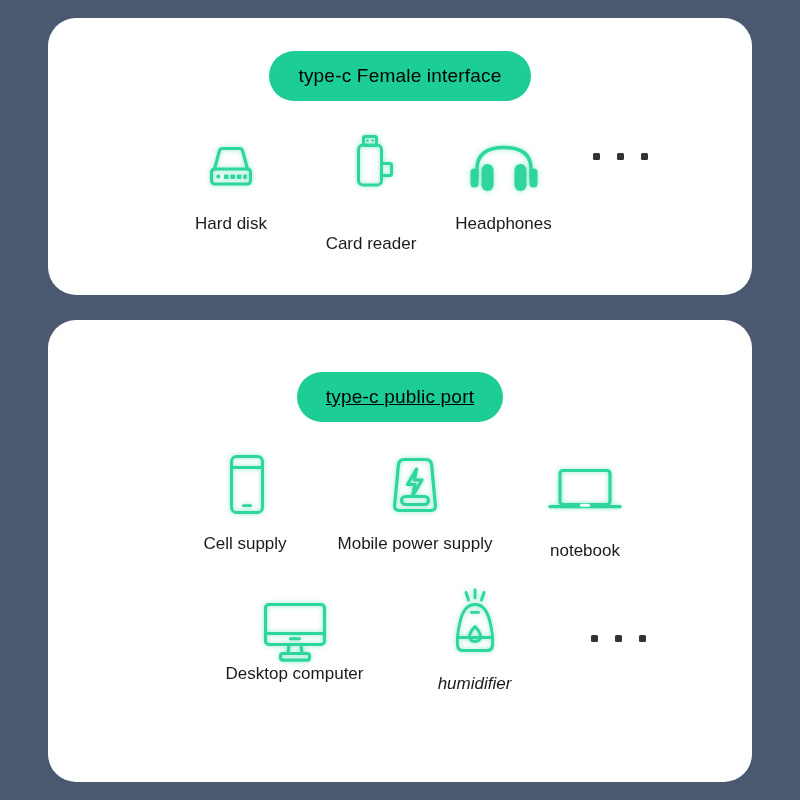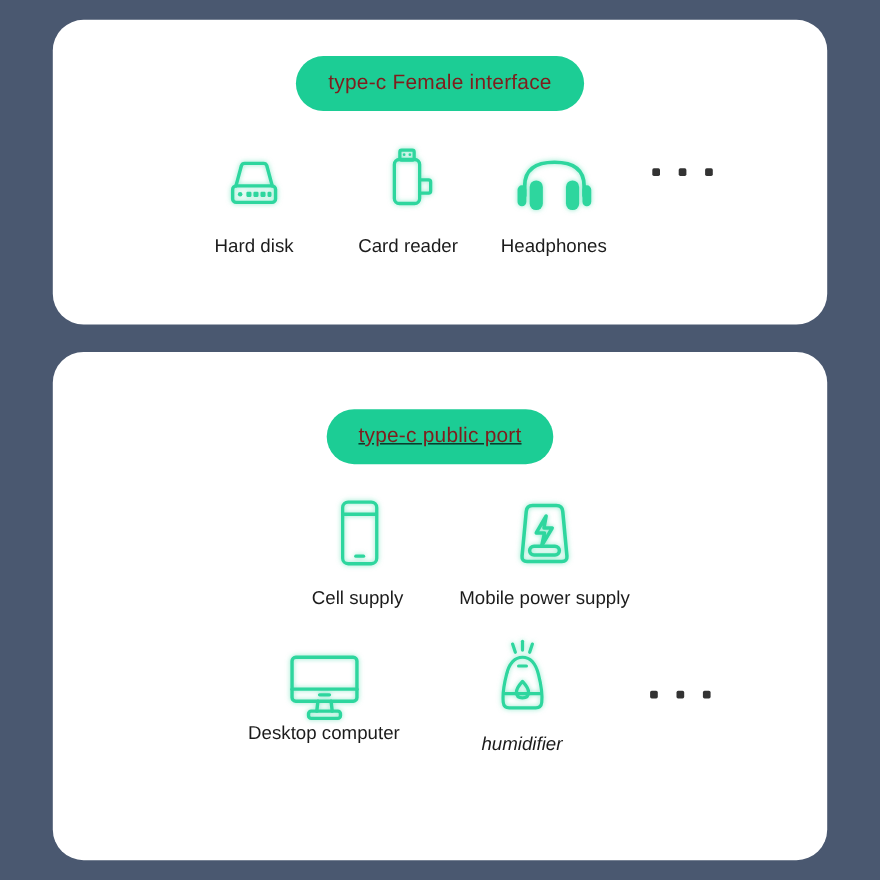"type-c Female interface" .pill { color: #7f1d1d -> #000000 }
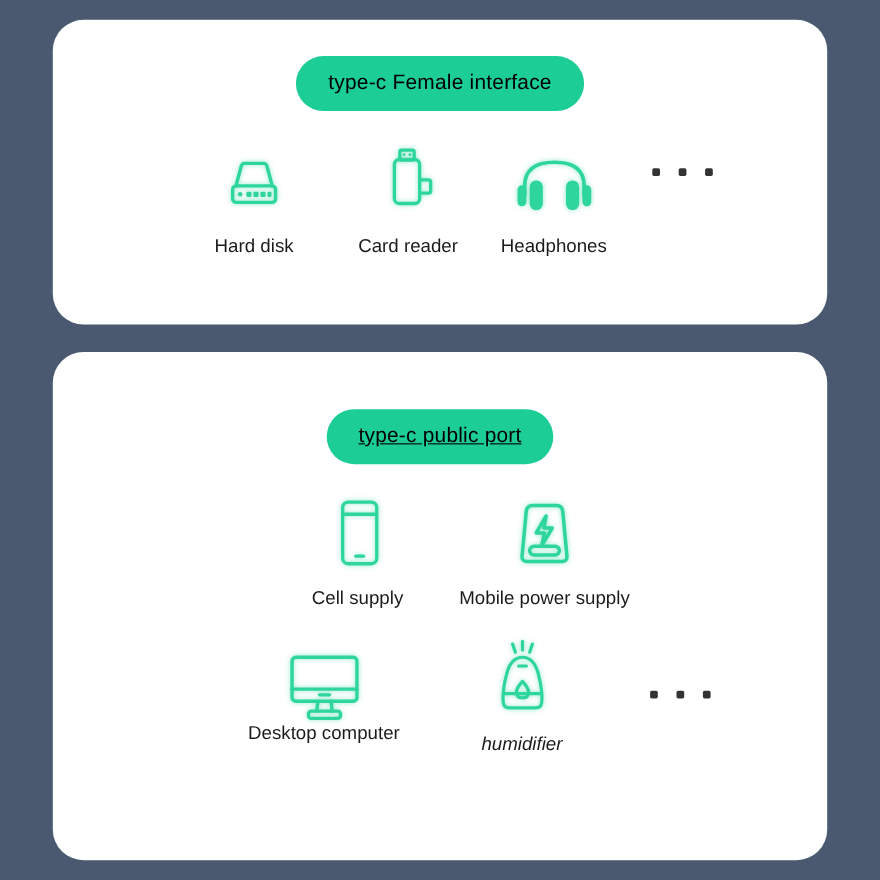"Card reader" .row-female .item-cardreader { gap: none -> 20px }
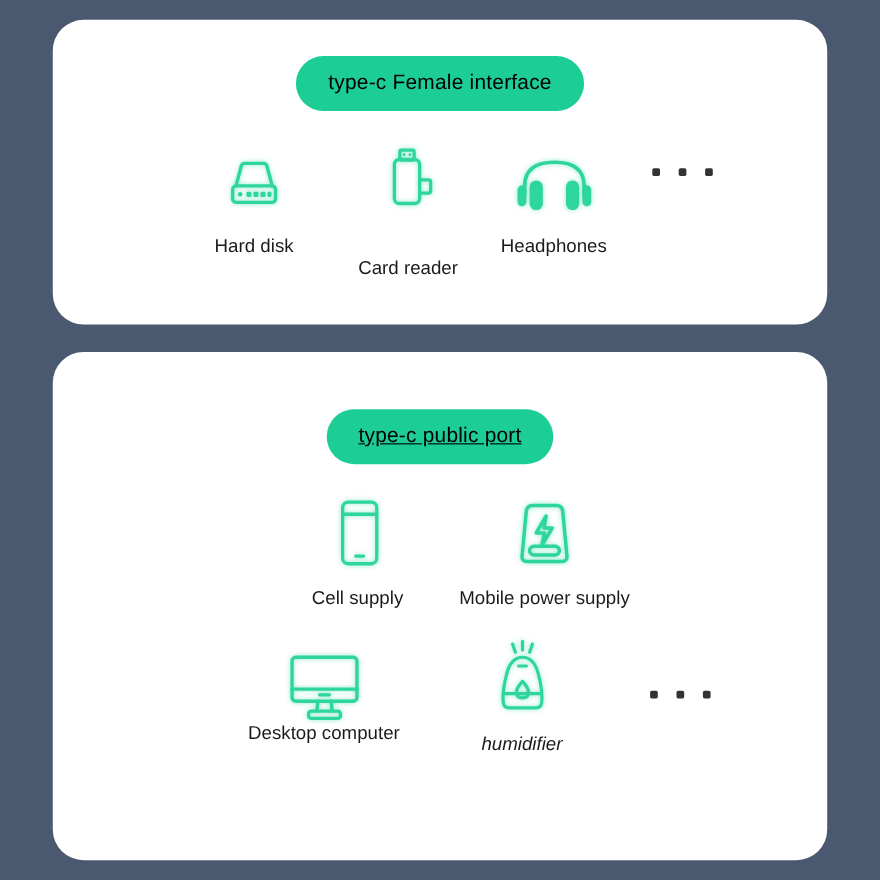"notebook" div.item { html: none -> <div> <div> <svg> <rect></rect> <path></path> <rect></rect> </svg> </div> <div>notebook</div> </div> }
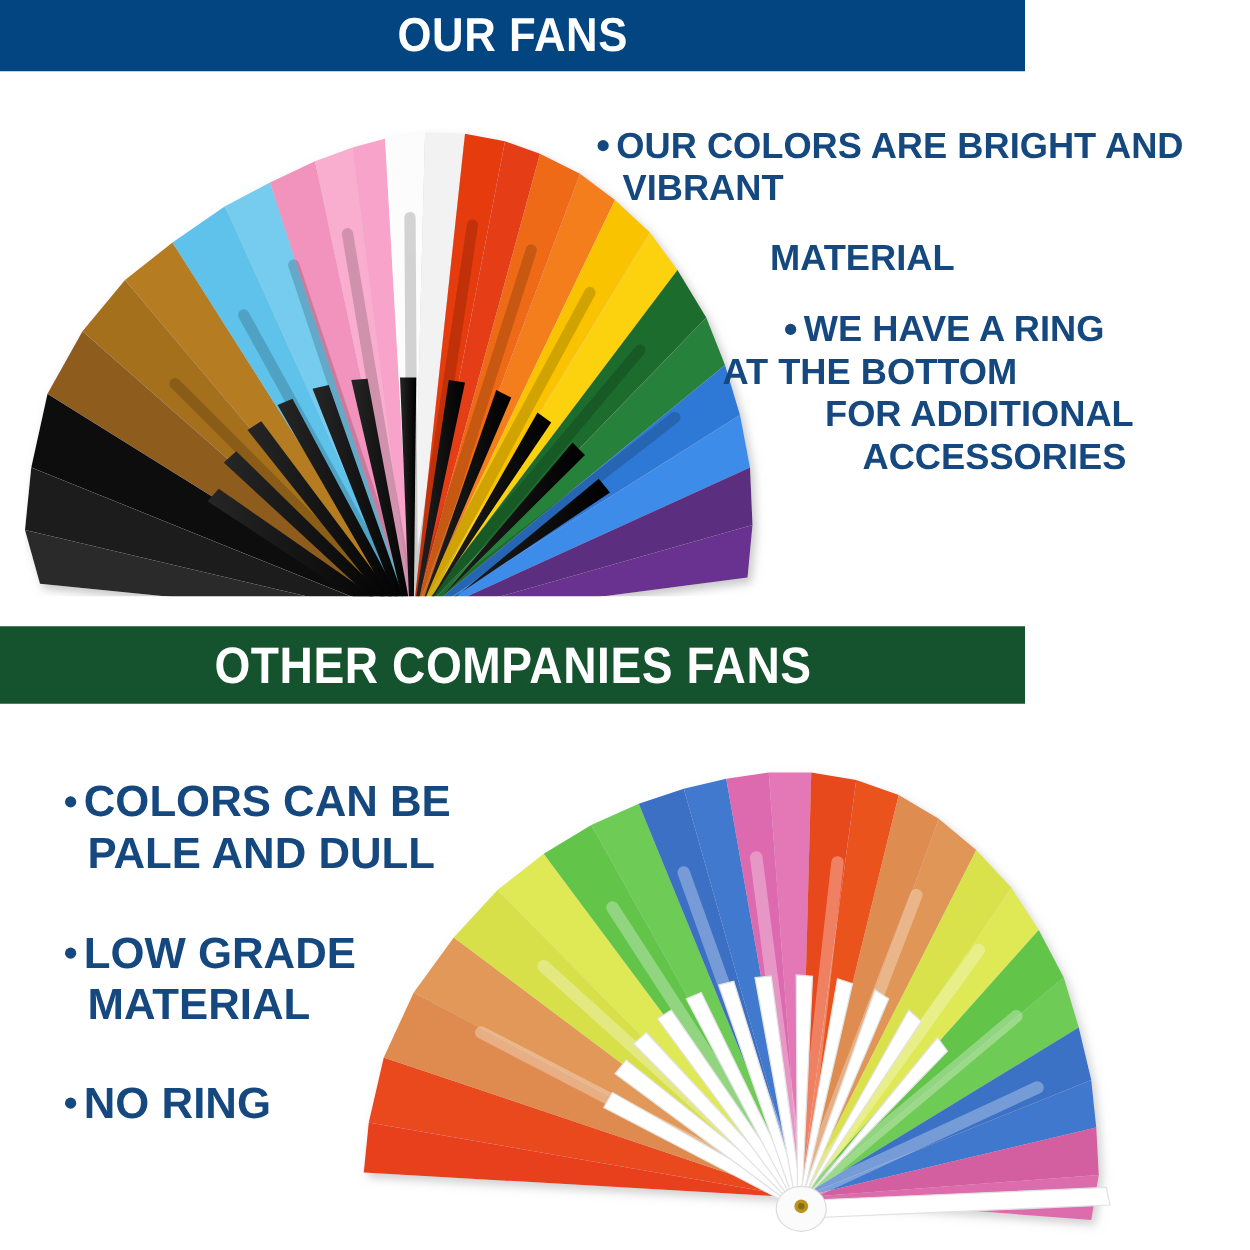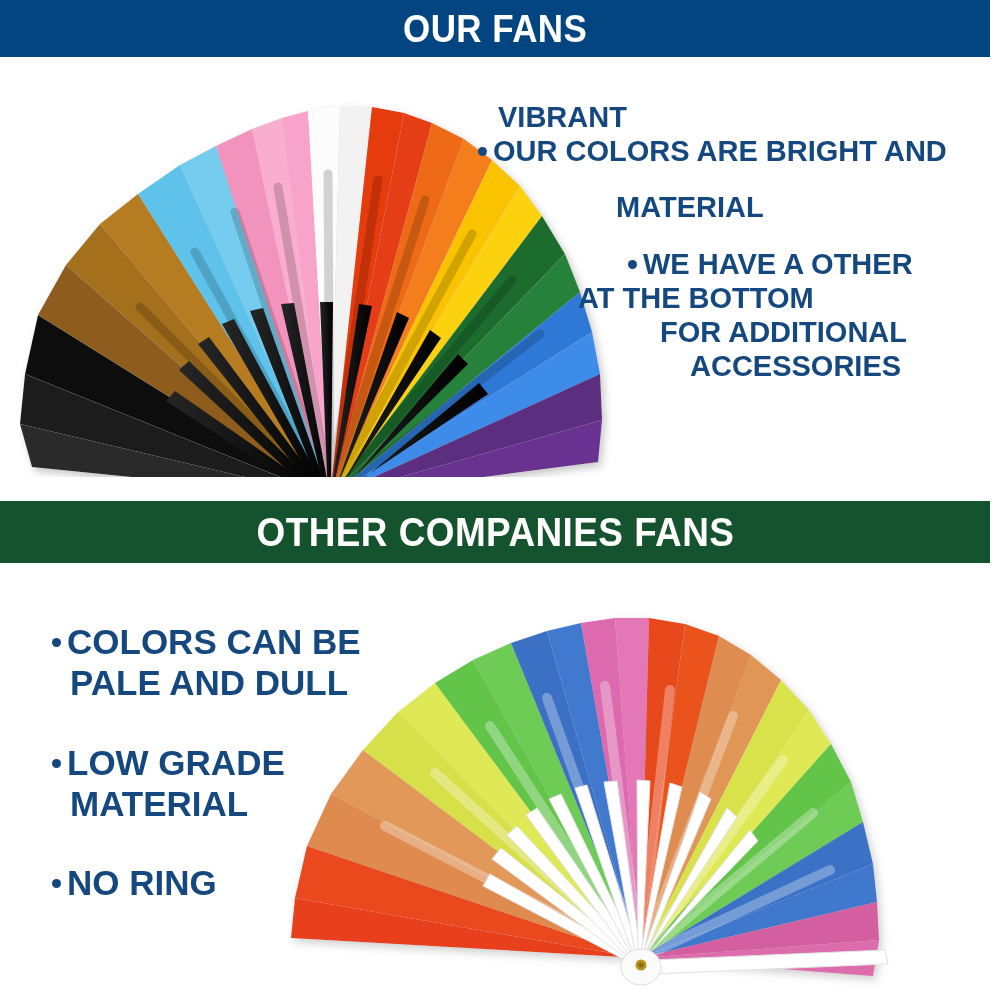"OUR FANS" .banner { width: 990px -> 820px }
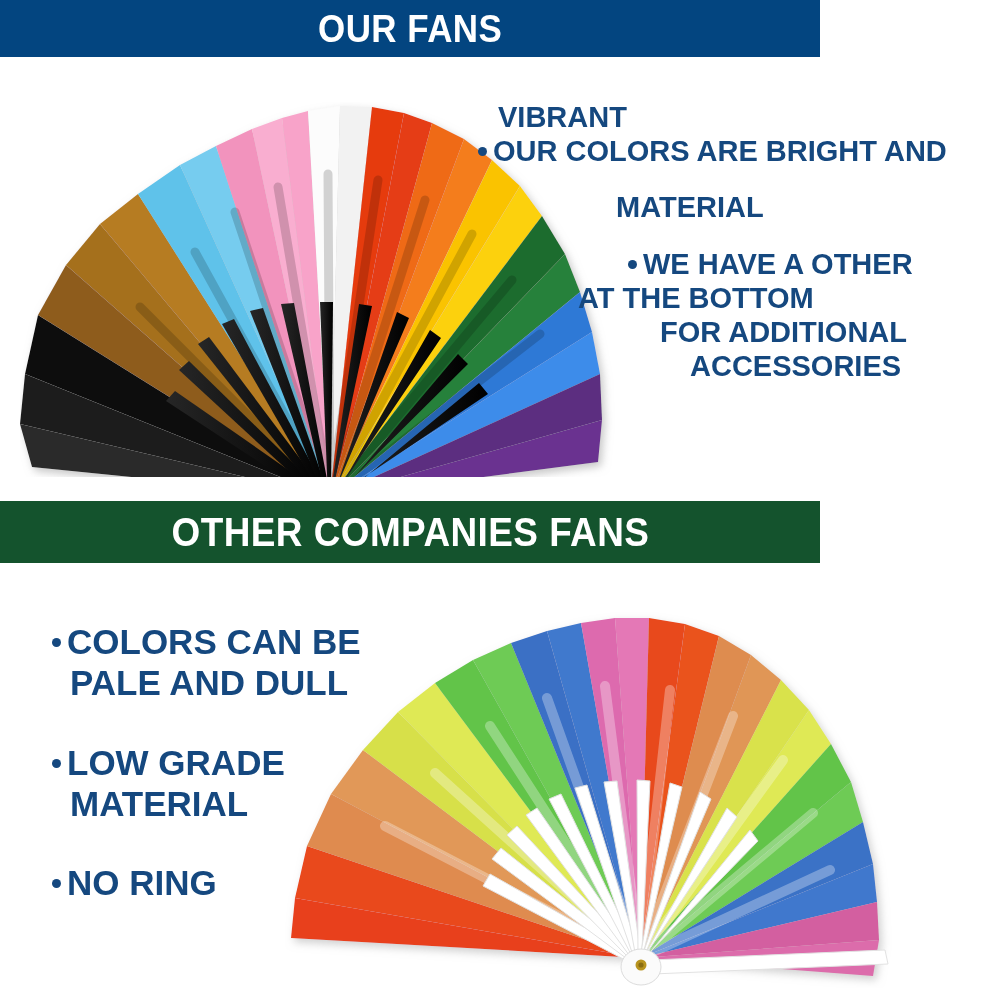"VIBRANT" span.bullet-line { order: before "OUR COLORS ARE BRIGHT AND" -> after "OUR COLORS ARE BRIGHT AND" }
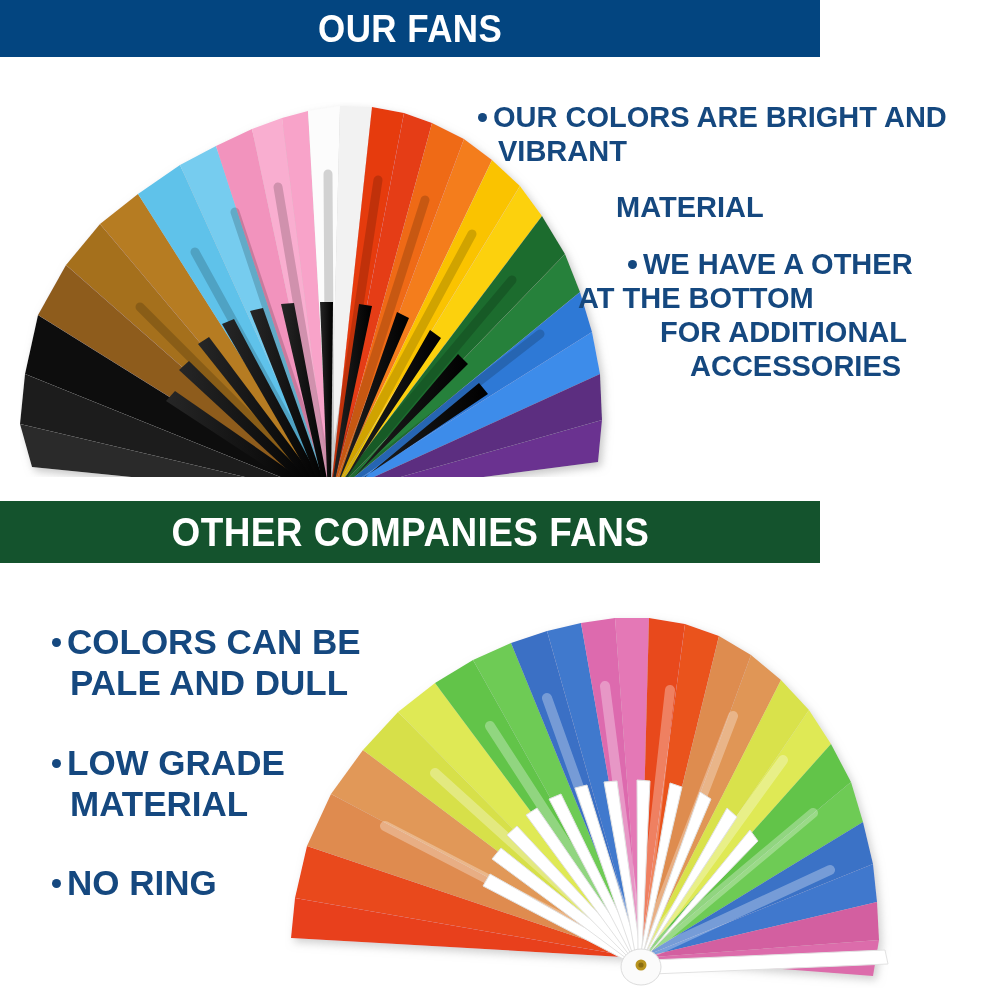"WE HAVE A OTHER" span { text: OTHER -> RING }
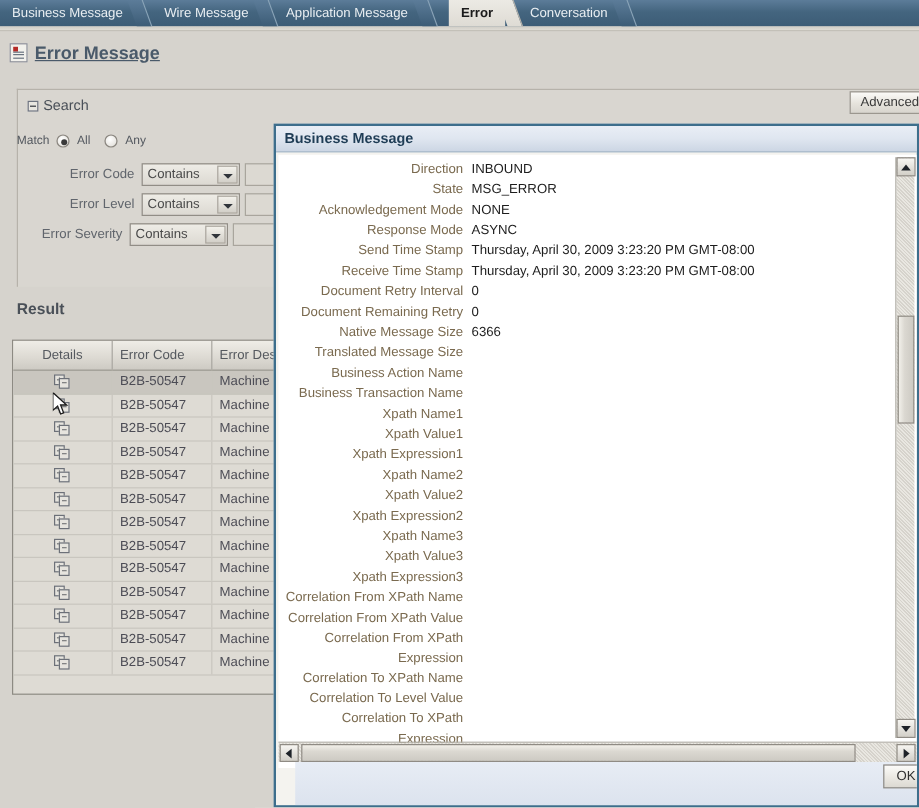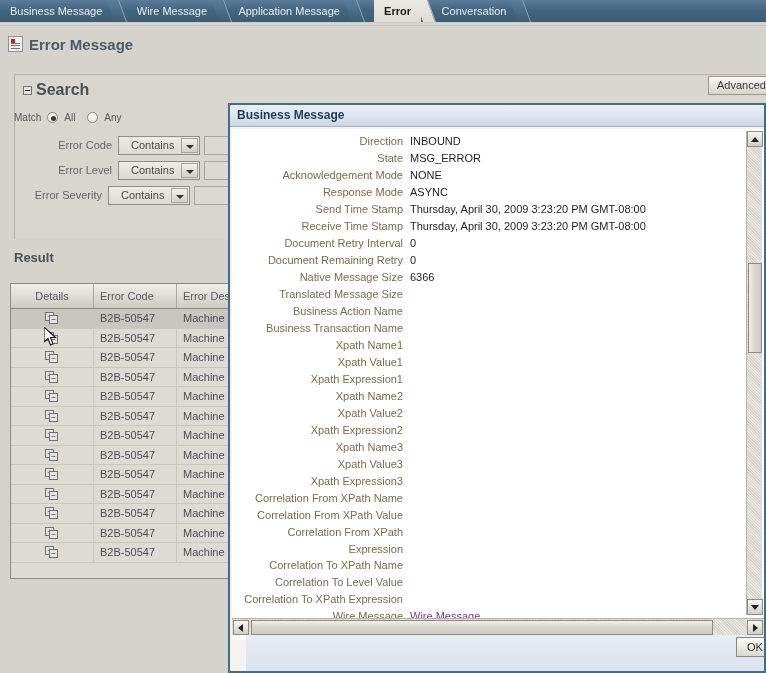"Error Message" #titletext { text-decoration: none -> underline }
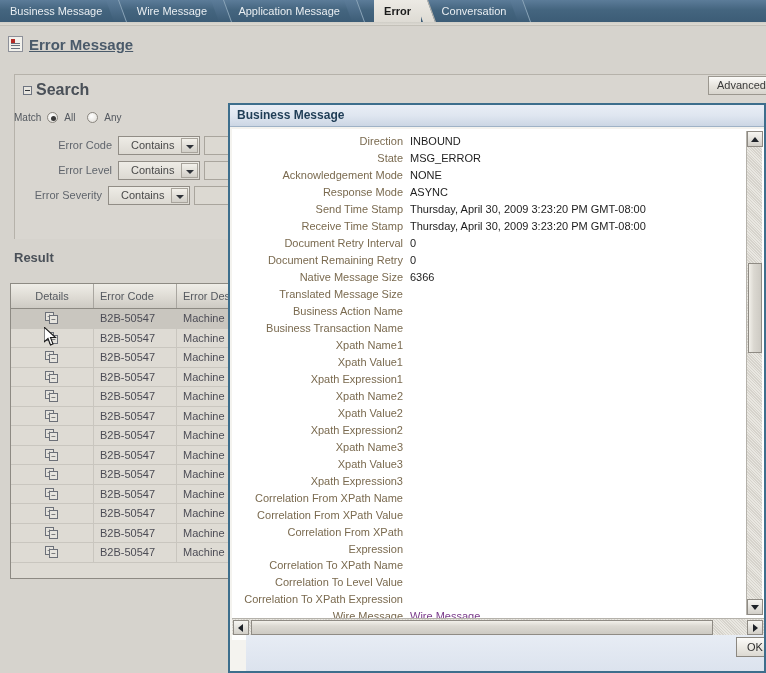"Search" #searchhdr { font-size: 16px -> 12px; font-weight: bold -> normal }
+++
> _WORK INSTRUCTIONS_
From the line containing "width: 990px ->" through the final line of the records, write out each line exactly, and include no pictures.

> _YOUR RESPONSE_
"OUR FANS" .banner { width: 990px -> 820px }
"VIBRANT" span.bullet-line { order: before "OUR COLORS ARE BRIGHT AND" -> after "OUR COLORS ARE BRIGHT AND" }
"WE HAVE A OTHER" span { text: OTHER -> RING }
"Error Message" #titletext { text-decoration: none -> underline }
"Search" #searchhdr { font-size: 16px -> 12px; font-weight: bold -> normal }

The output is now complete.